En Guinée, le gouvernement guinéen a cédé sur les revendications des enseignants par une hausse de 40% de leurs salaires. Ce qui met fin à une grève de plus d'un mois dans le secteur de l'éducation nationale. Quel est l'impact financier de cette concession?

Un vieil accord 

Pour comprendre le fond du problème, il faut remonter à l'accord signé entre les deux parties en 2016. A l'époque, le gouvernement avait accepté d'augmenter l'indice salarial des enseignants à hauteur de 40% avant de procéder à un recensement biométrique qui avait permis aux autorités de détecter plusieurs milliers de fonctionnaires fictifs.

Ecolières de Conakry
L'école reprend pour les enfants du pays après plusieurs semaines d'interruptionImage : AFP/Getty Images/S. Kambou

La paupérisation de la jeunesse a obligé l'Etat à faire de nouveaux recrutements de jeunes fonctionnaires. Pour ne pas entraver le programme avec les institutions financières comme le FMI et la Banque mondiale, Conakry a donc ignoré son accord passé avec le Syndicat des enseignants libres de Guinée.

En clair, au lieu de payer les 40%, le gouvernement a proposé un paiement échelonné de 10%  par an. Bakary Kanté, chargé de cours de commerce international à Conakry, chiffre l'augmentation promise à "500 milliards de francs guinéens par an (44,9 millions d'euros ndlr). Mais le gouvernement n'a pas pris en compte ces dépenses car le budget annuel a déjà été adopté. Or avec le FMI, il faut respecter les dépenses. Et là il va y avoir un dépassement," avait souligné Conakry.

 

Autres conséquences de cette augmentation de la masse salariale: c'est l'inflation à 2 chiffres dans les mois à venir. Le taux de pression inflationniste actuelle en fin 2017 est de 9,3%. Des coupes budgétaires et voire la restructuration du gouvernement sont envisagées. Déjà des rumeurs d'une augmentation du prix du litre à la pompe et du maintien de l'augmentation de la taxe sont déjà adoptées dans le budget.

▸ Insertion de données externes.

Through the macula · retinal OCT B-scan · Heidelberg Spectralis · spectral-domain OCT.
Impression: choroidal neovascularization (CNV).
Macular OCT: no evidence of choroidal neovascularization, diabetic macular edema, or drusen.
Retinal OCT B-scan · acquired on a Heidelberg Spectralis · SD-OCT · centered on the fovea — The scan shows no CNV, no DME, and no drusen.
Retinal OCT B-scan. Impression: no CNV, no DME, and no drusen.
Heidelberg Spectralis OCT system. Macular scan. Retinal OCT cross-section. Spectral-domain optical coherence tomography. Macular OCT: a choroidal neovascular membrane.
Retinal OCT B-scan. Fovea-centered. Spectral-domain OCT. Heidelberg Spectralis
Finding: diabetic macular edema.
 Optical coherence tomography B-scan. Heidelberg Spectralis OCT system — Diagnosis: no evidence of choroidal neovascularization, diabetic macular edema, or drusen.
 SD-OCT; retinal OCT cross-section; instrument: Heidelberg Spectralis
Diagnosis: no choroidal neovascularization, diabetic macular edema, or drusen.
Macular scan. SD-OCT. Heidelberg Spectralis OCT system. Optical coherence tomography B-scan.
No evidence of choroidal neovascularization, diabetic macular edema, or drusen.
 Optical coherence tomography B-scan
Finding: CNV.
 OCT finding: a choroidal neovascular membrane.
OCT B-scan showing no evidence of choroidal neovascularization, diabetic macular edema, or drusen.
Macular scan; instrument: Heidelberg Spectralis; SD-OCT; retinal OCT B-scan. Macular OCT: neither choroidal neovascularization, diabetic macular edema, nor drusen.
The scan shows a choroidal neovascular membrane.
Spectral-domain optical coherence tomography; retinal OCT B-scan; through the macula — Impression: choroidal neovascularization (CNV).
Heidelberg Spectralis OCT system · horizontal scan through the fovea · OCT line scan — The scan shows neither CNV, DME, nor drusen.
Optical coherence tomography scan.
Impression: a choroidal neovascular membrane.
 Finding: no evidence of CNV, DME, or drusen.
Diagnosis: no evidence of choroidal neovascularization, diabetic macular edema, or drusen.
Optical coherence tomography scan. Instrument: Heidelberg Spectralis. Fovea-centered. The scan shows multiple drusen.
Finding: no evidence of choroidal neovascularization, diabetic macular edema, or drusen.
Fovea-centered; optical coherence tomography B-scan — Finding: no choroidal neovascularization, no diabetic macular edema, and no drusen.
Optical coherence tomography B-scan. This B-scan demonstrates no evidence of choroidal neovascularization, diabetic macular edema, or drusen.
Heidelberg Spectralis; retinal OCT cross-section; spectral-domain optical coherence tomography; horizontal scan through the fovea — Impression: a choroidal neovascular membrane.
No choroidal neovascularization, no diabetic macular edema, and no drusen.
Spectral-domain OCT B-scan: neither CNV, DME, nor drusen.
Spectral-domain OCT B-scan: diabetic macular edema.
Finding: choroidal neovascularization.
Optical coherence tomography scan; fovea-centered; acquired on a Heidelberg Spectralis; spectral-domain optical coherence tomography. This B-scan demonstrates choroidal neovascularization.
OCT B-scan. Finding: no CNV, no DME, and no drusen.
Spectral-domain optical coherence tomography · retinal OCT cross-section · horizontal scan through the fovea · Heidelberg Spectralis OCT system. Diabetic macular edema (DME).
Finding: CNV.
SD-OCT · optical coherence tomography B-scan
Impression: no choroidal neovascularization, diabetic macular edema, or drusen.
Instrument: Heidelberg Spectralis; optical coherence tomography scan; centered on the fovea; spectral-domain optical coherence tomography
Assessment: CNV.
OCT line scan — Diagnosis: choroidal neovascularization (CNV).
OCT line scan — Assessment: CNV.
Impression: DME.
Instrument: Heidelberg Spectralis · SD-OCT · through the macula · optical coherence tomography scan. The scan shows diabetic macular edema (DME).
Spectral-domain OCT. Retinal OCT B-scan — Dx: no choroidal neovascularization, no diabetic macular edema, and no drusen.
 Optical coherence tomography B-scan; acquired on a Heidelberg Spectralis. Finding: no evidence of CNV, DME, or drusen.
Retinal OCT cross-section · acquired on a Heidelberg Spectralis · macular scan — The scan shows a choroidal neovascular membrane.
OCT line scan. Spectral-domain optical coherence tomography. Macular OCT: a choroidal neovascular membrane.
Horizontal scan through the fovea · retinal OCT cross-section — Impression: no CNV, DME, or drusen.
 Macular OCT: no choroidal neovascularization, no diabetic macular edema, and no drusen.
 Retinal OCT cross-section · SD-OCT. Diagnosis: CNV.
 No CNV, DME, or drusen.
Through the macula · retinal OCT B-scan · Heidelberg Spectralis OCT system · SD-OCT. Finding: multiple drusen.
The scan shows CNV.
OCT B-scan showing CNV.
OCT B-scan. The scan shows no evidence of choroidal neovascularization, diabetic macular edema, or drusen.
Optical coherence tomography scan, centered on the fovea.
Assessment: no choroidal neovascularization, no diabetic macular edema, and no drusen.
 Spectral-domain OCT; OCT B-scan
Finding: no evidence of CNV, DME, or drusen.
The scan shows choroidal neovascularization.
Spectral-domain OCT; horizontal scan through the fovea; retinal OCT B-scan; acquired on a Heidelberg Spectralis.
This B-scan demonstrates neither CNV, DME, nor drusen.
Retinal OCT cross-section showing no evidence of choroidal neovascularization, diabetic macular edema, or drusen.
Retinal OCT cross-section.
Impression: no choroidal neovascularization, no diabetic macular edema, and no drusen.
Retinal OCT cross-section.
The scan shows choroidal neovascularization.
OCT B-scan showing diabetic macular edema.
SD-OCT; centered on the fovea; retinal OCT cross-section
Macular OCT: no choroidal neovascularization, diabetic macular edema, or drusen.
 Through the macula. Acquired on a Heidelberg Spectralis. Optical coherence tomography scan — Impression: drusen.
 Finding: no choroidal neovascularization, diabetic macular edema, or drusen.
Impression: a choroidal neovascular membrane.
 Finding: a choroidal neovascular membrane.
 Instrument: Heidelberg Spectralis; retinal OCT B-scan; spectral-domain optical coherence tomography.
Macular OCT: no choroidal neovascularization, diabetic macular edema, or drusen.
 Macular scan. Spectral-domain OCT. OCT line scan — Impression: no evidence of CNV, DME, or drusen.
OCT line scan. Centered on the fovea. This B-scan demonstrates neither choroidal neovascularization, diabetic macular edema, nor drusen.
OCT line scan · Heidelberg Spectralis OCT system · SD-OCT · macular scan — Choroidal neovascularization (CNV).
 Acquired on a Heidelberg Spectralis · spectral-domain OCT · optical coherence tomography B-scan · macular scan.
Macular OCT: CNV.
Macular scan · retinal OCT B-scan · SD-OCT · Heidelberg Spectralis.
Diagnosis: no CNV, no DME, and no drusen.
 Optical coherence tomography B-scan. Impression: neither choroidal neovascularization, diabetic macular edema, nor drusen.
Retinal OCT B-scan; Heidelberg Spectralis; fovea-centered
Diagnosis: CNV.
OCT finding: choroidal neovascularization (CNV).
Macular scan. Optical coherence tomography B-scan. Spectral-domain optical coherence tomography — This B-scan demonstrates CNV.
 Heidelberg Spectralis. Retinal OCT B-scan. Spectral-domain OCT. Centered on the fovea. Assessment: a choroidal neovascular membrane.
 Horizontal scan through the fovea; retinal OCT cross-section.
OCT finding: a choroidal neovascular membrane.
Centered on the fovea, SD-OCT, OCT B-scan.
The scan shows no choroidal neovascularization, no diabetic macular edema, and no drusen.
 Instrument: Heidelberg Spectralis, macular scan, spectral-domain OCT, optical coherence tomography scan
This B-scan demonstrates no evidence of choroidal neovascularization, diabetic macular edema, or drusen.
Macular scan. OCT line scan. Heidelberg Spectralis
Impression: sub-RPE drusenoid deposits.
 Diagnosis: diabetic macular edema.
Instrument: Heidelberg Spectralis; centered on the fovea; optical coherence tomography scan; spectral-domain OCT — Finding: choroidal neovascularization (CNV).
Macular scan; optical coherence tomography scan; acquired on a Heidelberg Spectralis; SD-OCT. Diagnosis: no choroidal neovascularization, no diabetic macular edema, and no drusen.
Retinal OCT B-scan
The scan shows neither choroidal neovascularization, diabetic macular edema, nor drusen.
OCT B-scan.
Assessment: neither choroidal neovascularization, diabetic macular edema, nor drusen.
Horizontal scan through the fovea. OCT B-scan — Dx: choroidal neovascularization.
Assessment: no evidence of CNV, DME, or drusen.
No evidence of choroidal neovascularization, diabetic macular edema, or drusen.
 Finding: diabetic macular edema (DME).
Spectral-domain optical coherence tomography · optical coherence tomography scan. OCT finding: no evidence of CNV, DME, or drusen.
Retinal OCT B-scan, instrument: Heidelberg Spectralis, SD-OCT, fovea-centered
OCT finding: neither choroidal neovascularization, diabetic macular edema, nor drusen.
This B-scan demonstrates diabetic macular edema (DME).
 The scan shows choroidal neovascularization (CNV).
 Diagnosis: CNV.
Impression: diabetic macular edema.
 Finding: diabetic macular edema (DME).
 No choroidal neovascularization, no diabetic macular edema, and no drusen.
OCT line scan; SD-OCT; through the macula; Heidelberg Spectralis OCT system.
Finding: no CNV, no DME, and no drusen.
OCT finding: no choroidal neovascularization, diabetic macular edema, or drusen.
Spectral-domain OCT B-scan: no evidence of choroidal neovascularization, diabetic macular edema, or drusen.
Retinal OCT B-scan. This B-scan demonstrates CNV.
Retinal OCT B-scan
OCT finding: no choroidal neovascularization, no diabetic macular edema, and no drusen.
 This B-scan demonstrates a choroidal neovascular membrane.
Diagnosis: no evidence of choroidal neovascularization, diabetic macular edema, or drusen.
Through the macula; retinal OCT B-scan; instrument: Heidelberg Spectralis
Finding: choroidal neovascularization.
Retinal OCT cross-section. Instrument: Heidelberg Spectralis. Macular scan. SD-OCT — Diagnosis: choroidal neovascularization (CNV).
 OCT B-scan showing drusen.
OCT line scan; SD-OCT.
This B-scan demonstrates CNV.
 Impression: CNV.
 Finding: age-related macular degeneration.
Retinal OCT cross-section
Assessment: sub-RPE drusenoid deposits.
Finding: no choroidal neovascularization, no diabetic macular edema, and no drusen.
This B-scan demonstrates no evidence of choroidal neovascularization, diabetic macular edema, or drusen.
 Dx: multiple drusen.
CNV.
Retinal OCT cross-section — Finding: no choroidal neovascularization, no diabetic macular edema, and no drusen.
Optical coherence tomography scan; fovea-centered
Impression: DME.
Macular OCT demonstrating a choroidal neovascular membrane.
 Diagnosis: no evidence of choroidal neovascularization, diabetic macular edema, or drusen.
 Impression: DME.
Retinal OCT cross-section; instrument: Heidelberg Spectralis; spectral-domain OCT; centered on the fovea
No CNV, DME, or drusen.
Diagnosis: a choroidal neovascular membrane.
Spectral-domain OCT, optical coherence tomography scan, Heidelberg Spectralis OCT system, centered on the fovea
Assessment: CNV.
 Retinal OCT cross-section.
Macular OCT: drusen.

Bretton Wood veille au grain

Les autorités guinéennes ont désormais les yeux rivés sur le prochain conseil d'administration de la Banque Mondiale et du Fonds monétaire international, le 6 avril prochain.

Selon docteur Makanera Kaké, l'accord signé entre le gouvernement et les syndicats pourrait n'avoir aucun effet négatif sur le budget 2018. A condition toutefois que le gouvernement coupe dans le train de vie de l'Etat.

Alpha Condé
Alpha Condé va devoir réduire le train de vie de l'Etat, selon le Dr. MakaneraImage : DW

L'économiste prône une "nouvelle répartition des crédits budgétaires. Essayez de voir le budget, la loi de finances 2018, vous allez vous rendre qu'il y a certains cabinets ministériels – quand on parle de cabinet ministériel c'est six ou sept personnes selon la loi – qui disposent de 4.000 litres de carburant par jour. Si vous calculez, si on donne 4.000 litres par jour, il n'y a aucun ministère qui ne dépasse pas les trois milliards qu'on appelle ensemble non ventilé, c'est-à-dire les crédits gardés par l'ordonnateur pour usage personnel."

Il faut souligner que le budget annuel de l'Etat atteint en 2018 un montant de plus de deux milliards d'euros, une première dans l'histoire de la Guinée.